Her skin was cool and smooth against his as she slipped into bed beside him, and her reaching hands sent small chills of sensation rippling through his body. He felt her tremble with recognition as his desire-charged fingers touched her. Her breath became a convulsive sob, rising in intensity against his throat as he lifted her and pressed into the icy hot wetness of her thighs. She twisted under him, raking her nails across his back, her sounds of unrestrained delight vibrating his senses as her body beat against his.
 

Afterward the room was quiet except for the heavy sound of their breathing and the rocking-chair creak of the walls as the ship leaned in the wind. Orient lazily stroked her shoulders, a thin film making her skin slick and supple under his fingers.
 

The door opened, sending a shaft of light across the floor. Someone entered, closed the door, and came through the darkness to the bed.
 

"I’m here, Owen," a girl whispered.
 

Orient switched on the light over the bed. Pia was crouching next to the pillow, her wet hair dark against her breasts. Orient looked down at the girl in his arms.
 

The woman nestled against his chest had silver hair. Raga had taken Pia’s place.
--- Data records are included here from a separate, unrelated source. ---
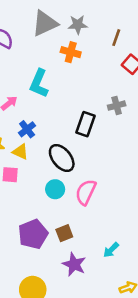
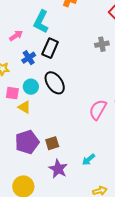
black rectangle: (85, 124) -> (50, 48), moved
yellow triangle: (20, 152) -> (24, 107), moved
cyan circle: (55, 189) -> (31, 87), moved
pink semicircle: (86, 192) -> (98, 110), moved

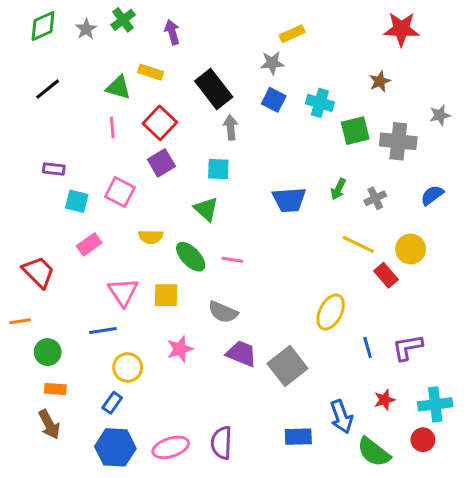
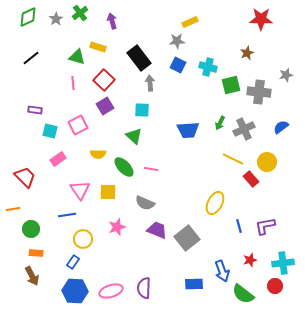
pink square: (120, 192) -> (78, 125), turned 36
gray cross: (375, 198) -> (244, 129), size x1.5

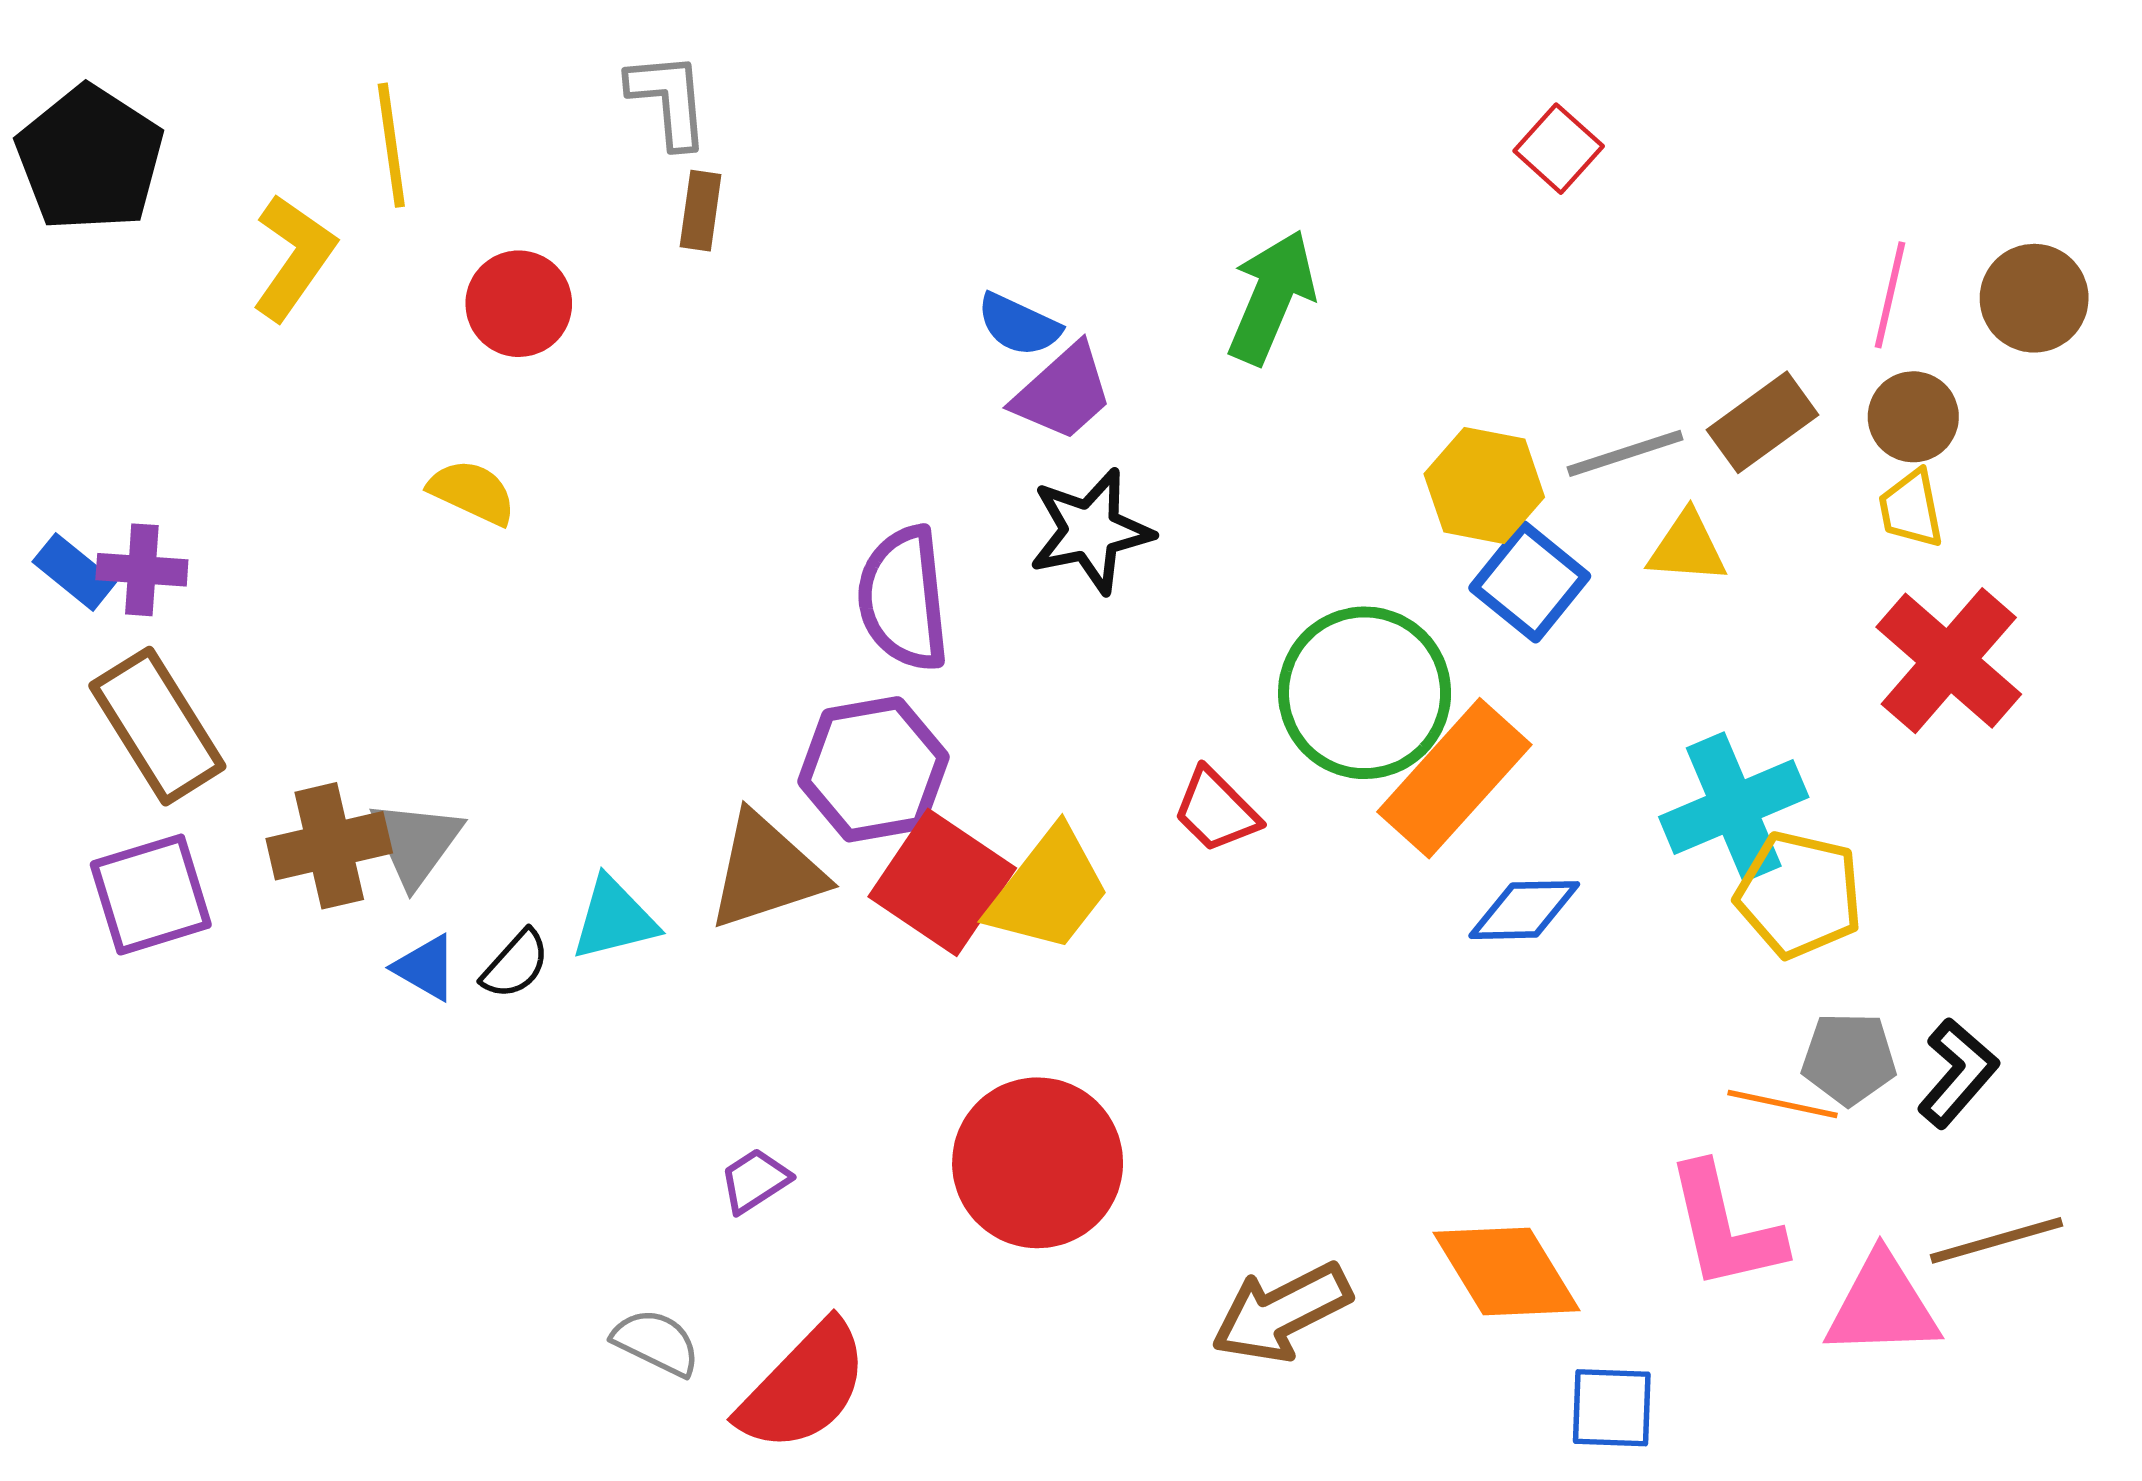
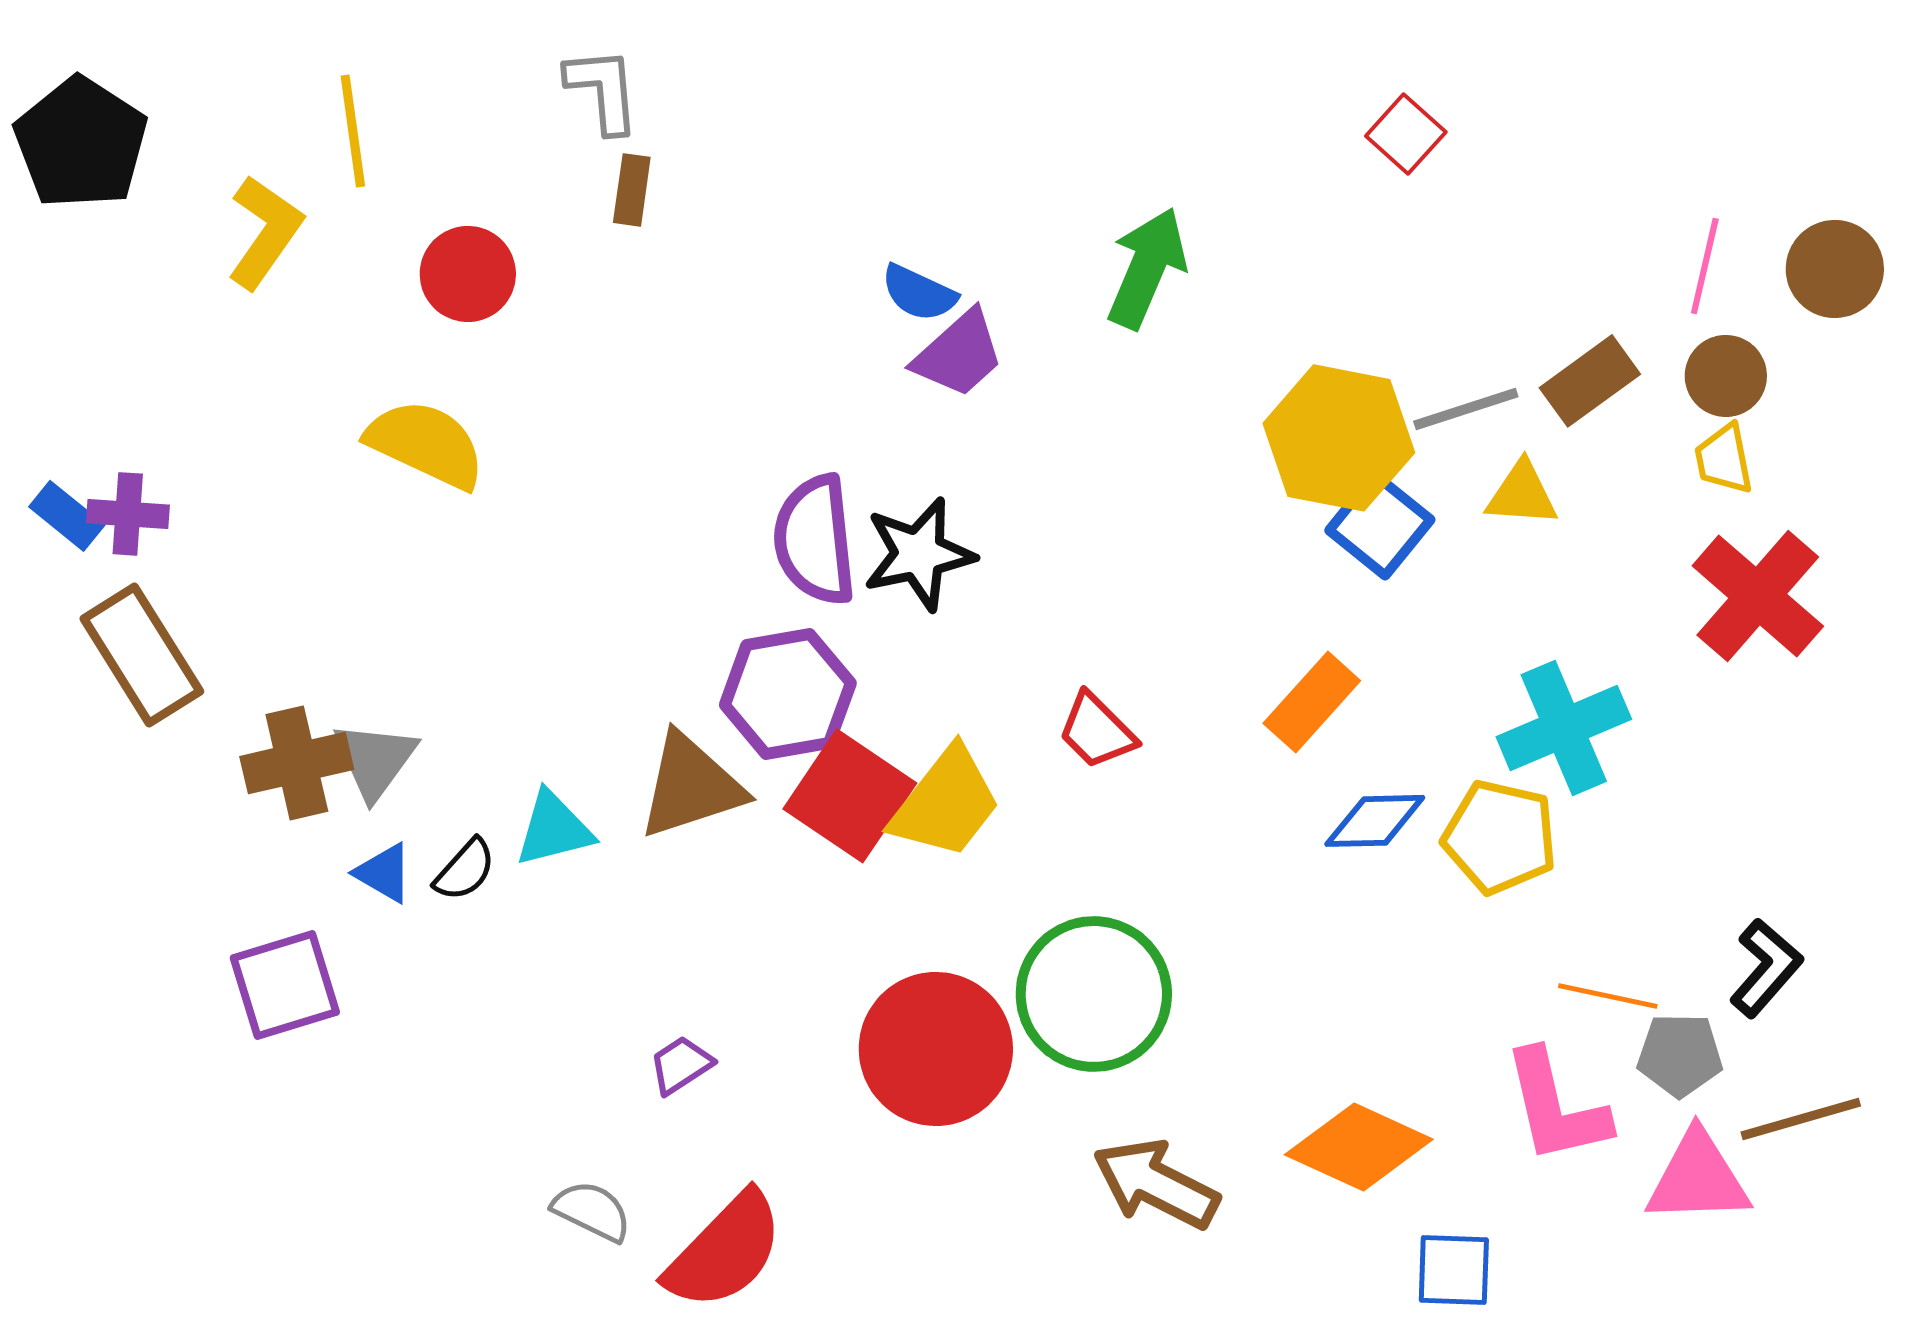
yellow hexagon: (1484, 486) -> (1339, 438), size x1.4
yellow semicircle: (472, 492) -> (426, 444), size x1.5
black star: (1091, 531) -> (919, 554), moved
green circle: (1365, 693) -> (1094, 994), moved
orange rectangle: (1454, 778) -> (1312, 702), size x0.7
purple square: (151, 895) -> (285, 985), moved
yellow pentagon: (1799, 895) -> (1500, 837), moved
gray pentagon: (1849, 1059) -> (1680, 1055), moved
orange diamond: (1506, 1271) -> (1359, 1147), turned -34
brown arrow: (1281, 1312) -> (1156, 1184), turned 54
His momentary confusion numbed his reaction.
 

He turned and Pia’s warm body was sliding against him, the voluptuous fabric of her consciousness massaging his confusion; dissolving it with its insistence.
 

As Pia kissed him, Raga stirred and began moving her cool hands over his stomach. Pia licked at his chest, sending wave after wave of soft electric pleasure across his skin. Raga’s mouth was velvet against his ear, her lush, imploring voice igniting his brain as Pia lifted and slowly descended on him, guiding him into the warm, honeyed deepness of her. And then his senses exploded his awareness into a shower of sizzling particles that took hours to consume...
 

At dawn Raga left the cabin before the breakfast bell awoke her husband. As Pia softly massaged his neck, Orient became aware that the rain had stopped and the movement of the ship had become steady and gentle.
 

"I enjoyed that, didn’t you?" she murmured. "It was delicious."
 

"Kind of a surprise."
 

Pia’s tongue flicked against his ear. "It’s much better that way."
 

Orient nodded and yawned. He swung his feet to the floor and reached for his shirt. "How’s Janice?" he asked. "Better?"